Following a 10-6 record and an NFC East title in 2013 and a 9-3 start one year later, Kelly led his club to 7-12 record in his last 19 games before being let go by the franchise.
In San Francisco, Kelly won’t have to worry about picking the players—or more specifically, getting rid of them. That will be up to general manager Trent Baalke. And that could be the best news possible for a 5-11 San Francisco 49ers team coming off its worst season since 2007.
3. Ben McAdoo, New York Giants
In this day and age of offensive football—and in this team’s case, a definitive lack of defense—OC Ben McAdoo seemed like the logical candidate to replace two-time Super Bowl winner Tom Coughlin as head coach of the New York Giants.
With quarterback Eli Manning in the final phases of his impressive career, McAdoo and the Giants are hoping that the 12-year pro still has some good years left in him. And given his performance over the past two seasons in the current offensive system, it’s hard to argue that logic.
Over the past two seasons under McAdoo, Manning has connected for 65 scores and been picked off only 28 times in 32 games. That’s in stark contrast to his performance the season before McAdoo’s arrival, when he threw only 18 touchdown passes and served up an NFL-worst 27 interceptions.
Of course, all of those numbers are well and good. Except for the fact that no team in the league gave up more total yards and more passing yards than the Giants this past season. Whether defensive coordinator Steve Spagnuolo returns to the team in 2016 is another story, per Josh Alper of Pro Football Talk.
2. Hue Jackson, Cleveland Browns
Perhaps a second chance as an NFL head coach will pay off in a big way for not only Hue Jackson, but the Cleveland Browns as well.

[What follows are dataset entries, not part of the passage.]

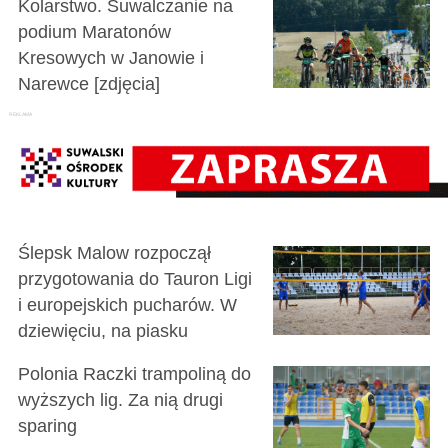
Kolarstwo. Suwalczanie na
podium Maratonów
Kresowych w Janowie i
Narewce [zdjęcia]
Ślepsk Malow rozpoczął
przygotowania do Tauron Ligi
i europejskich pucharów. W
dziewięciu, na piasku
Polonia Raczki trampoliną do
wyższych lig. Za nią drugi
sparing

We are talking about a franchise that owns an 87-185 win-loss record and has gone through 24 different starting quarterbacks since the team returned to the NFL as an expansion team in 1999. Jackson will be the Browns’ ninth different head coach over that span.
Of course, this is not the former Cincinnati Bengals offensive coordinator’s first go-around at the position. He led the Oakland Raiders to an 8-8 record in 2011, one of only two nonlosing seasons the Silver and Black has enjoyed since 2003. But things did not end well in Oakland, and now he’s getting a second chance with an organization that is once again starting from scratch.

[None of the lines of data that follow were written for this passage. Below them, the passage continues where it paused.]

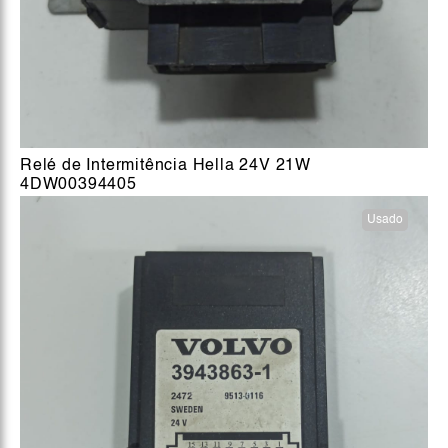
Relé de Intermitência Hella 24V 21W
4DW00394405
Usado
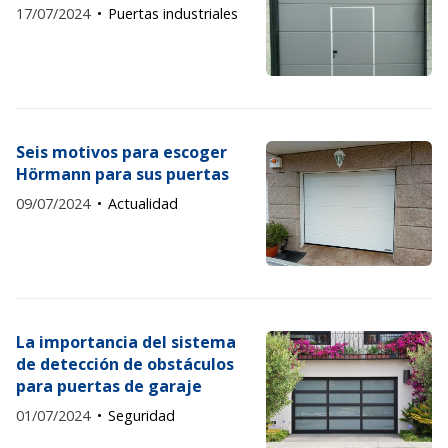
17/07/2024
Puertas industriales
Seis motivos para escoger
Hörmann para sus puertas
09/07/2024
Actualidad
La importancia del sistema
de detección de obstáculos
para puertas de garaje
01/07/2024
Seguridad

1. Dirk Koetter, Tampa Bay Buccaneers
Apparently one year on the job was enough to convince the hierarchy of the Tampa Bay Buccaneers it was imperative that offensive coordinator Dirk Koetter be promoted to head coach before another NFL franchise hired him for the same job.
And that appears to be the real reason Lovie Smith lost his job after just two seasons despite the fact that the club went from 2-14 in 2014 to 6-10 this past season.
As team co-chairman Joel Glazer told Scott Smith of Buccaneers.com:
Dirk has established himself as one of the top offensive coaches in our game while enjoying success at every stop during his college and NFL career. His success with our offense last season, along with his familiarity with our players and our organization, makes Dirk the right man to lead our team moving forward.
After stints with the Jacksonville Jaguars (2007-11) and most notably with quarterback Matt Ryan and the Atlanta Falcons (2012-14), Koetter came to Tampa and had the luxury of working with rookie quarterback Jameis Winston. And it’s that relationship that made it hard for the Bucs to let the coach get away.
Talk about making strides? The first overall pick in 2015 finished the season with 4,042 passing yards and also rushed for 219 yards. Winston threw 16 touchdown passes compared to only eight interceptions and ran for five touchdowns in his last 12 games, losing only one fumble in the process. That offset a four-game start that saw the rookie signal-caller throw for six scores and rush for another while committing eight turnovers.
It will be fascinating to see what Winston is capable of after another offseason under Koetter.